I went to a doctor who was gracious enough to offer free service. It was good that it was free, because he thought I had a “cold in my jaw” and suggested antihistamines. I am sure that the medication did kill all my histamines, but they did not seem to be the source of the great swelling.

Finally, near the point of passing out from my affliction, my friends drove me to a dentist in Jacksonville, Florida, who looked inside my mouth, and with a bit of horror etched across his face, announced, “You have a severely abscessed tooth.”

No part of that sounded good. He suggested a treatment of antibiotics for two weeks to reduce the swelling, and then he would pull the troublesome tooth.
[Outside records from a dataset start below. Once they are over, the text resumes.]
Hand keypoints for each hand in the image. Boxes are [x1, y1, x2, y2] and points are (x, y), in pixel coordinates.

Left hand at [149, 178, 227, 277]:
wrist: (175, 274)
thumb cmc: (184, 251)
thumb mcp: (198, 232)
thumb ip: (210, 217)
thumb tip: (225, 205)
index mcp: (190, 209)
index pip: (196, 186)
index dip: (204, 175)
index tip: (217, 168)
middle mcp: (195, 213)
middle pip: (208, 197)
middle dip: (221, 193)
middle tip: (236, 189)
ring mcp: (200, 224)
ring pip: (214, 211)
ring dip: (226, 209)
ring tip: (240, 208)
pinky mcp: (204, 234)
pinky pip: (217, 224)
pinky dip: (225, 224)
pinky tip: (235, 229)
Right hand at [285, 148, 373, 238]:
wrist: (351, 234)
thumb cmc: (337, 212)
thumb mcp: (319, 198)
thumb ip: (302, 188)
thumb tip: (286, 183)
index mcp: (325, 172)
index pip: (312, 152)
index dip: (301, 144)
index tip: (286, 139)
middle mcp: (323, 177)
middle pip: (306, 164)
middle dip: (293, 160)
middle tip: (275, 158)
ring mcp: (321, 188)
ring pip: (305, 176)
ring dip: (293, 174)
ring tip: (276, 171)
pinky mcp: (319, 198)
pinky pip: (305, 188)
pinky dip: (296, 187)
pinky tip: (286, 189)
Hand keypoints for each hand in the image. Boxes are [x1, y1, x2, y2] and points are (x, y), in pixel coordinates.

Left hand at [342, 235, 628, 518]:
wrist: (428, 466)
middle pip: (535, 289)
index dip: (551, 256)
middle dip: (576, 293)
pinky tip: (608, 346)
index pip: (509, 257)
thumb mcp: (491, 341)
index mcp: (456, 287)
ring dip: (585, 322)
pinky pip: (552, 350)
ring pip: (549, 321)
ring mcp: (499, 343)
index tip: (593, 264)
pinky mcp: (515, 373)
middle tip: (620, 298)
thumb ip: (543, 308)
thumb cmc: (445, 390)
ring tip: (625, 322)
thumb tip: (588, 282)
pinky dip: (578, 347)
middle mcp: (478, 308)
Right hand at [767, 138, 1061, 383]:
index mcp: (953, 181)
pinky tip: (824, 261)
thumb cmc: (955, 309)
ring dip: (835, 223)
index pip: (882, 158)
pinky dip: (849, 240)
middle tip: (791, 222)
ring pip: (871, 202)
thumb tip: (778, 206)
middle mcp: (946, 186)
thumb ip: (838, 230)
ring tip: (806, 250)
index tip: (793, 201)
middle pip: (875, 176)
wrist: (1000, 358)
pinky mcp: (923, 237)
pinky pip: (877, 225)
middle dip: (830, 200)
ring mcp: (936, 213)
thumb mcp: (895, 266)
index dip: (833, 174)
I laughed through my pain and explained that I would not be in town in two weeks, and that I needed something done today.

He paused. I don’t know what was crossing his mind, but I imagine it had something to do with disposing the body in the Atlantic Ocean if the big, fat boy sitting in his chair died from the treatment given in his office. Actually, I will never know why he did it, but on the spot he chose to give me oral surgery, which included five shots of Novocaine, which did not deaden the anguish. Then he cut inside my mouth and squeezed out all the poison and pus from the swelling.
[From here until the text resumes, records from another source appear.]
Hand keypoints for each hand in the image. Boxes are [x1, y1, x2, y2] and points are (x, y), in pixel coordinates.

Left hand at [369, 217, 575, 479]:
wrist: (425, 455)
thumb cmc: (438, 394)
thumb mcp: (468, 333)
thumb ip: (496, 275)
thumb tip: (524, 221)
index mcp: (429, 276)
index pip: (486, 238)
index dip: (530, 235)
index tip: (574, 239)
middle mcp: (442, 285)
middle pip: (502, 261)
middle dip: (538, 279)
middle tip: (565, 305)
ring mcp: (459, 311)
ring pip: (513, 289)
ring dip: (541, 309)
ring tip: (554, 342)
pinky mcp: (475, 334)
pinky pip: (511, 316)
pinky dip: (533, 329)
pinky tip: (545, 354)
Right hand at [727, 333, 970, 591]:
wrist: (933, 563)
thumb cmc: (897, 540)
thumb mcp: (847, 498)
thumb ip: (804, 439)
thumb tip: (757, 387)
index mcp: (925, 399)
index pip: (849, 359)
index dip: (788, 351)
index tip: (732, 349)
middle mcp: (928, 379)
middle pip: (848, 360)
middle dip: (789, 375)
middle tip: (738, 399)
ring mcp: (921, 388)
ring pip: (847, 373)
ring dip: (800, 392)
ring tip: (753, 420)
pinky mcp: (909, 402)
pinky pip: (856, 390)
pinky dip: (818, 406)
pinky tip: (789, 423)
It was gross, sickening, painful, ugly and all the time he was doing it, he was saying little oaths and curses under his breath because he realized that he was in the midst of a great malpractice suit.

He squeezed and he squeezed, and I cringed and I cringed. After about fifteen minutes, he was satisfied that he had drained the well. He sewed me up, handed me some antibiotics and after about a week, I was well again.

Oh, did I mention that in the same sitting, he reached in and yanked out the tooth? I think he was convinced that if I left his office, I would never try to get help again.

That was my experience with an abscess. Sometimes you just have to cut into it and squeeze out the guck.

It is never pleasant, but if you don’t, all the poison ends up winning.